二氧化碳(CO2)是主要的温室气体, 由于人类过度使用化石资源导致大气中CO2浓度增加, 进而引发全球环境问题. 另一方面, CO2是一种理想的C1资源, 具有安全、储量丰富和廉价易得等优点. 因此如何将CO2应用于有机合成以获得化工产品与燃料, 已成为当前研究热点. 其中, 过渡金属催化的CO2氢化反应是CO2资源化利用的重要途径, 反应可以在温和条件下选择性地生成2e4e6e还原产物, 如甲酸、甲酰胺、甲酸酯、甲醛、甲醇以及C2+醇等产物, 具有广阔的应用前景, 因此引人注目. 系统总结了近来过渡金属配合物催化CO2加氢反应的研究进展, 主要对催化剂的种类和结构、活性及其产物选择性等进行总结, 并对近来所发展的与CCU (CO2 capture and utilization)策略相关的CO2原位催化氢化反应进行了分析与讨论. 此外, 对本领域中存在的挑战及展望进行了分析.

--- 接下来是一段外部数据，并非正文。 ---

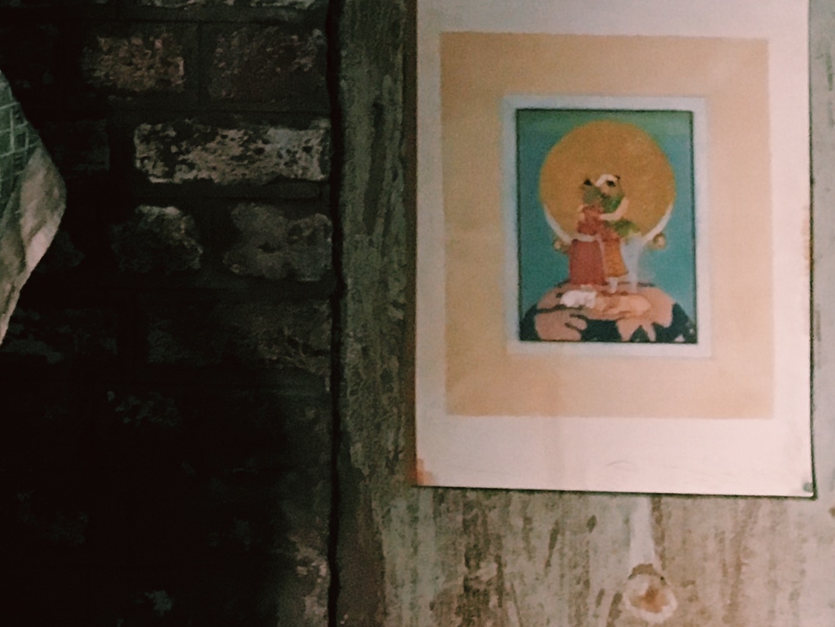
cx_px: -109
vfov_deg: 16.7
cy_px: -33
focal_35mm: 86
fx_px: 2074
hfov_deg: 21.5
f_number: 2.2
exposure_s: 1/17
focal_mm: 4.15
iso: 500
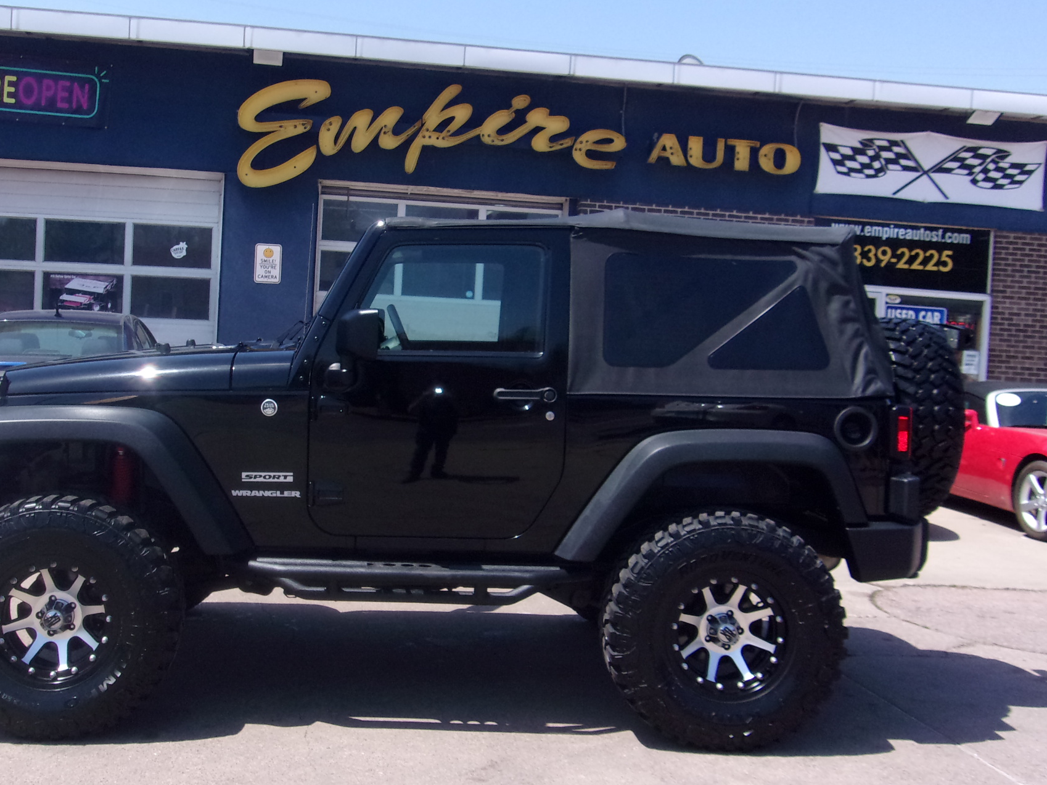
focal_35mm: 41
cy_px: 333
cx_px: 451
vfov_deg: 35.1
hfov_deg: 45.6
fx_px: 1240
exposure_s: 1/140
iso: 200
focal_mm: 6.1
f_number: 11.6
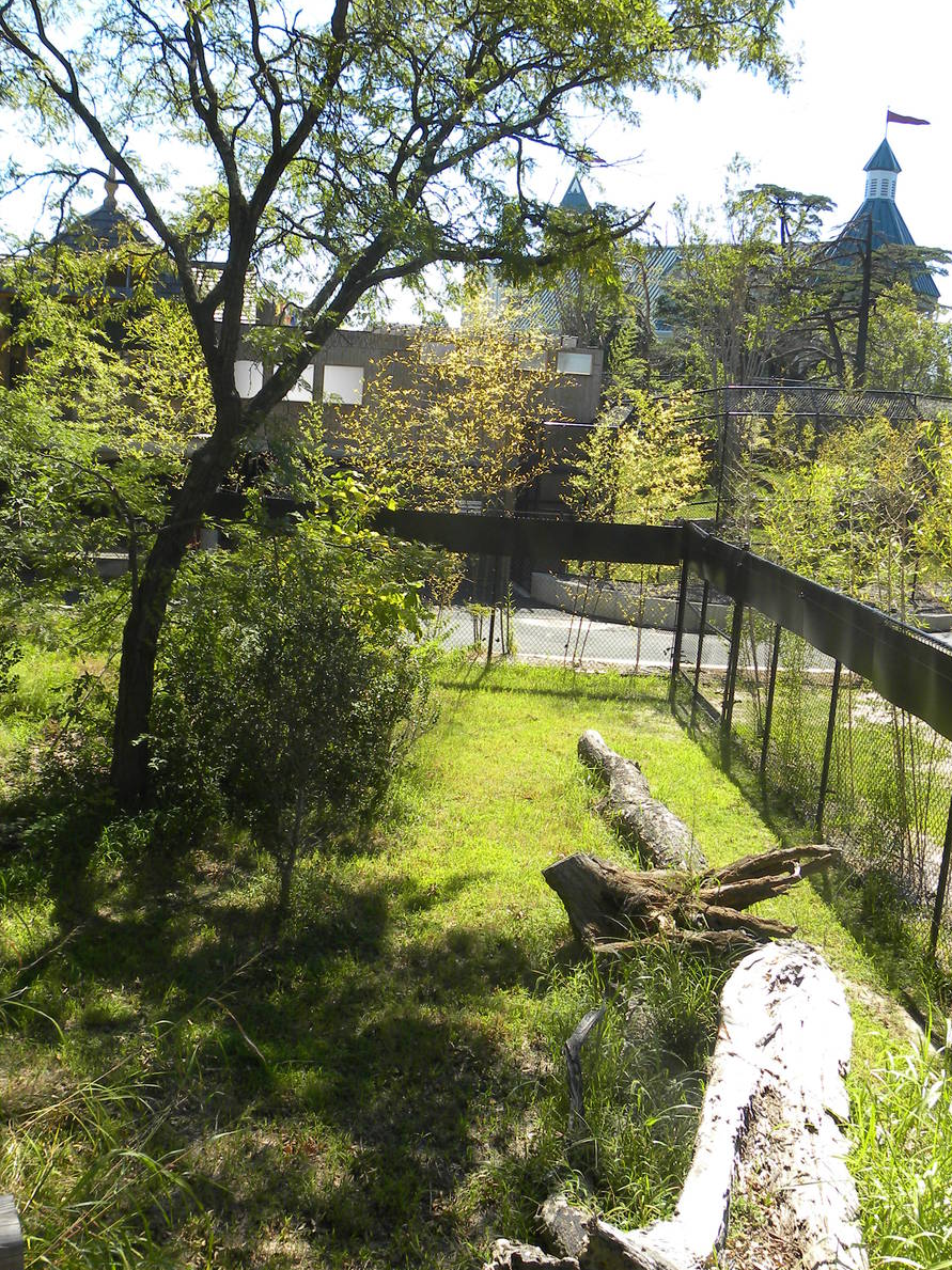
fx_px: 1284
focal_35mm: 35
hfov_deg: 40.7
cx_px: 453
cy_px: 628
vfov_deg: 52.6
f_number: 4.5
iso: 64
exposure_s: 1/190
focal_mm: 4.6
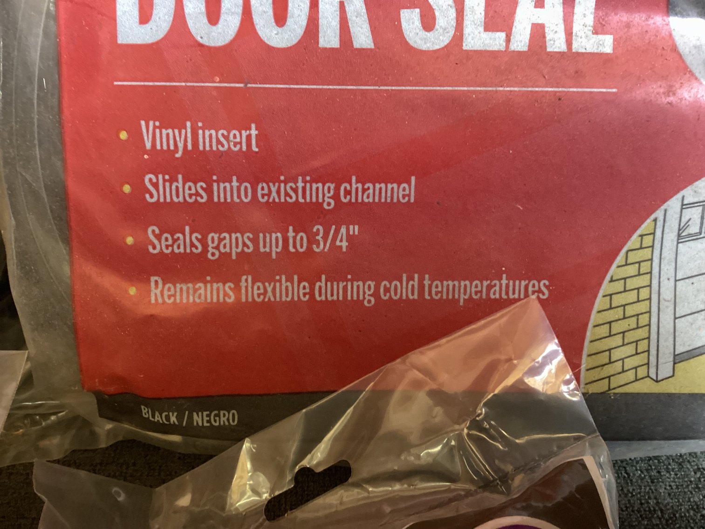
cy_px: 264
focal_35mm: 31
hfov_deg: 58.3
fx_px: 631
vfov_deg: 45.4
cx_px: 352
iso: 250
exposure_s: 1/50
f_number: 2.4
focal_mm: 3.3
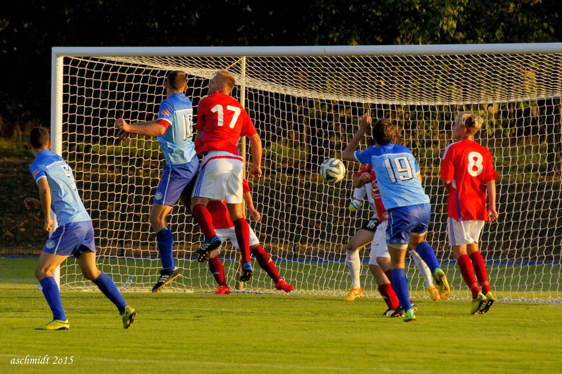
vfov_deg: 3.7
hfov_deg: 5.5
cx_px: 281
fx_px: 5852
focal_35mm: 375
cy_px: 187
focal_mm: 250
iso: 1000
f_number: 5.6
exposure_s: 1/2500
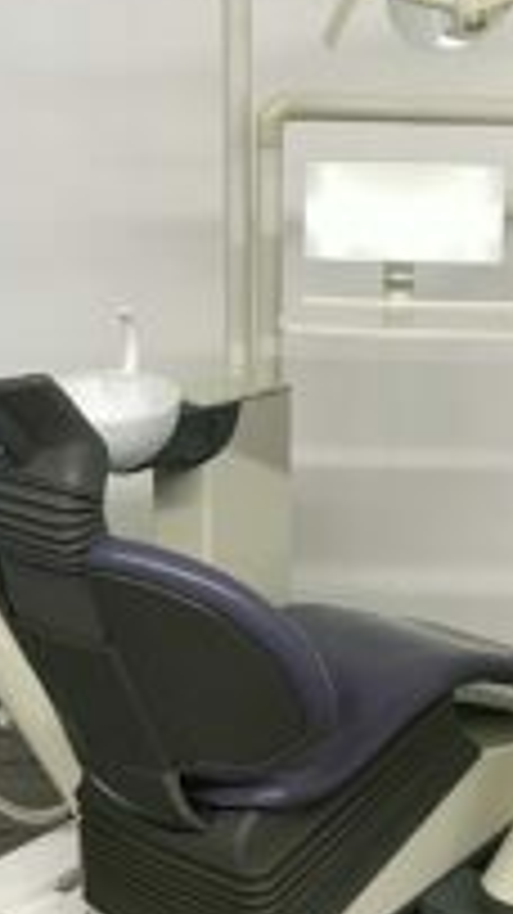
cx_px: 349
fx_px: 1332
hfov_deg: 21.7
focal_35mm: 55
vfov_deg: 37.7
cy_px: 543
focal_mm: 3.99
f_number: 1.8
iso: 32
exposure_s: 1/25
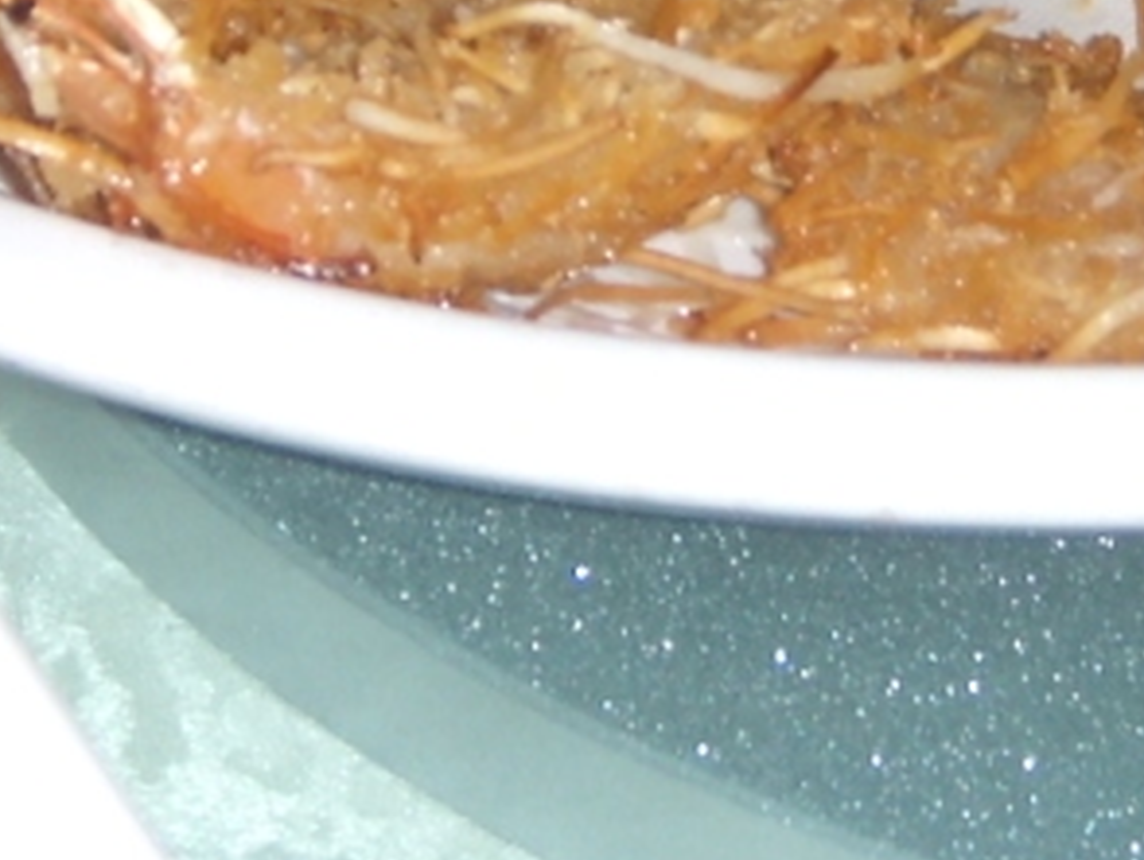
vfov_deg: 8.8
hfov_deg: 11.8
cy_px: -210
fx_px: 5524
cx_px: 969
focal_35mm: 167
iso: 64
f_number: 3.7
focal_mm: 8
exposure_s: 1/60.2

关键词: 二氧化碳; 金属有机配合物; 均相催化; 氢化反应; 可持续化学

本文引用格式

黄文斌 , 邱丽琪 , 任方煜 , 何良年 . 过渡金属催化CO2氢化反应研究进展[J]. 有机化学, 2021 , 41(10) : 3914 -3934 . DOI: 10.6023/cjoc202105052

Abstract

Carbon dioxide (CO2) is the main greenhouse gas, the excessive burning of fossil fuels leads to the increasing of CO2 concentration, resulting in global warming. On the other hand, CO2 is regarded as an ideal C1 source due to its nontoxicity, abundance and availability. Hence, the transformation of CO2 into fine chemicals and hydrocarbon fuels in organic synthesis is becoming one of hot research fields. Among them, the transition-metal catalyzed CO2 hydrogenation is an appealing and promising approach for CO2 utilization with wide potential applications, thus leading to selective fromation of 2e, 4e, and 6e reductive products including formic acid, formamide, formate, formaldehyde, methanol and C2+ alcohols under mild reaction conditions. In this review, the recent advances on transition metal complexe-catalyzed CO2 hydrogenation are in detail summarized on the basis of the molecular structures, activities of the homogeneous catalysts, and product selectivity controlling. This review also gives an overview on the in situ catalytic hydrogenation corresponding to the recently developed CCU (CO2 capture and utilization) strategy. Furthermore, the challenges and perspectives in homogeneous catalytic hydrogenation field are also given in this article.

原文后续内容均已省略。